COURSE DESCRIPTION: This is the second of a two-semester sequence of courses that introduces students to the Spanish language and the cultures of the Spanish-speaking world through a variety of participatory activities structured around reading, listening, writing, and speaking. SPAN 10200 builds on the vocabulary and grammar taught in SPAN 10100 and promotes the active use of Spanish in everyday situations. As an online course, students will attend four synchronous sessions per week, MTWF from 9:30-11:20 a.m., for the purpose of practicing the language in an online group setting. Homework and exams will be completed via the textbook website, which provides exercises for practicing the language and for learning vocabulary and grammar. Students enrolled in the course should plan to spend 1-2 hours per day studying for the course in addition to the time spent in the online classroom. Synchronous attendance is required. Testing, however, will be asynchronous. This course is not recommended for students who are unable to attend the scheduled online sessions. The book that will be used in the course is Aventuras (Vista Higher Learning, 5th Edition, 2018), which can be purchased through the Wilson Bookstore (e-Book and online access key required).
Instructor: A. Atay
Meeting info: TR 1:00-2:50 p.m. plus asynchronous small group discussions.

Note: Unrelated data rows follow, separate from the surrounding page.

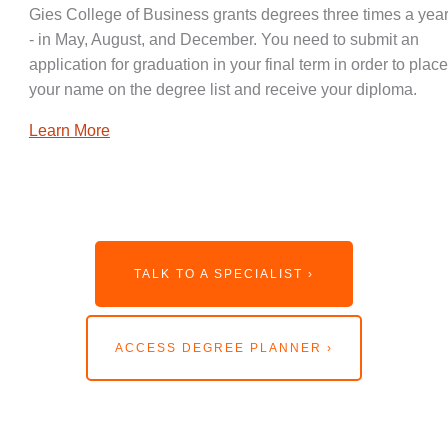
Gies College of Business grants degrees three times a year
- in May, August, and December. You need to submit an
application for graduation in your final term in order to place
your name on the degree list and receive your diploma.
Learn More
TALK TO A SPECIALIST ›
ACCESS DEGREE PLANNER ›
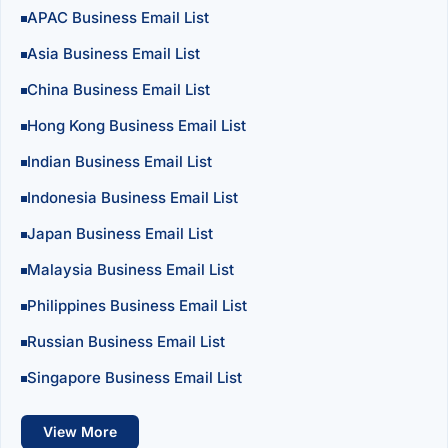
APAC Business Email List
Asia Business Email List
China Business Email List
Hong Kong Business Email List
Indian Business Email List
Indonesia Business Email List
Japan Business Email List
Malaysia Business Email List
Philippines Business Email List
Russian Business Email List
Singapore Business Email List
View More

COURSE DESCRIPTION: This class provides an introduction to the basic tools of film analysis and introduces students to film aesthetics through the analysis of film form and style. The course aims to provide students with a fluency in and understanding of film’s unique language as it evolves technologically, historically and generically. We will examine how elements like mise-en-scène, cinematography, editing and sound work together to create meaning in a range of films. We will also examine how these elements are put together in different types of films – narratives, documentaries and experimental cinema – and how films function in society to circulate ideas and ideologies.
Instructor: B. van Dorn
Meeting info: MW 1:00-2:50 p.m. plus asynchronous small group sessions.

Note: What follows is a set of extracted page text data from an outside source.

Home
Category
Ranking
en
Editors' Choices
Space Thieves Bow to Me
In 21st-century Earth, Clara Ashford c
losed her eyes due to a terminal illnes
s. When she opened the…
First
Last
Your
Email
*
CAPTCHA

COURSE DESCRIPTION: Elections and political parties are central to representative democracy. But how well do they work? Our primary goal in this class is to systematically examine elections and election campaigns in the United States, with a particular focus on the role of parties and partisans in these events. We will seek answers to interesting questions such as: How do the rules of the game shape elections? Who votes, how, and does that matter? How do voters decide who to vote for? How do campaigns strategically craft their messages? Do campaigns matter and, if so, how and when? This class will be a collaborative learning experience. We will work together to use current elections as a laboratory to test and apply theories and findings from political science.
Instructor: E. Schiltz
Meeting info: T 1:00-3:00 p.m. plus about five hours of asynchronous content per week.

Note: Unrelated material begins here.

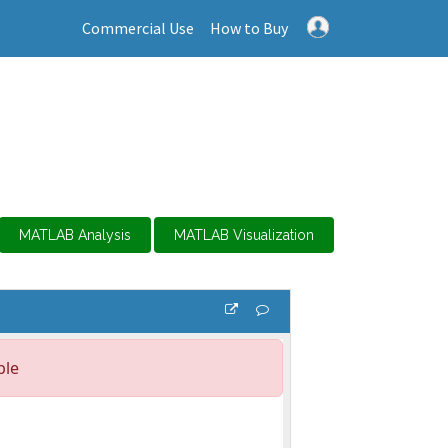
Commercial Use
How to Buy
MATLAB Analysis
MATLAB Visualization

COURSE DESCRIPTION: The story of ancient Greek philosophy is the story of a remarkable transition in thought – from thinking of the world in terms of the intentions of the Olympian gods to the systematic study of questions in philosophy, natural science, physical science, history, psychology, political science, literature, and rhetoric. (Just to name a few!) This course examines the major philosophical texts of ancient Greece and the Pre-Socratic writings out of which they grew. The writings of these philosophers have implications for contemporary politics, education, morality and knowledge. Asynchronous engagement with the course content is a significant part of the student’s responsibilities for this course.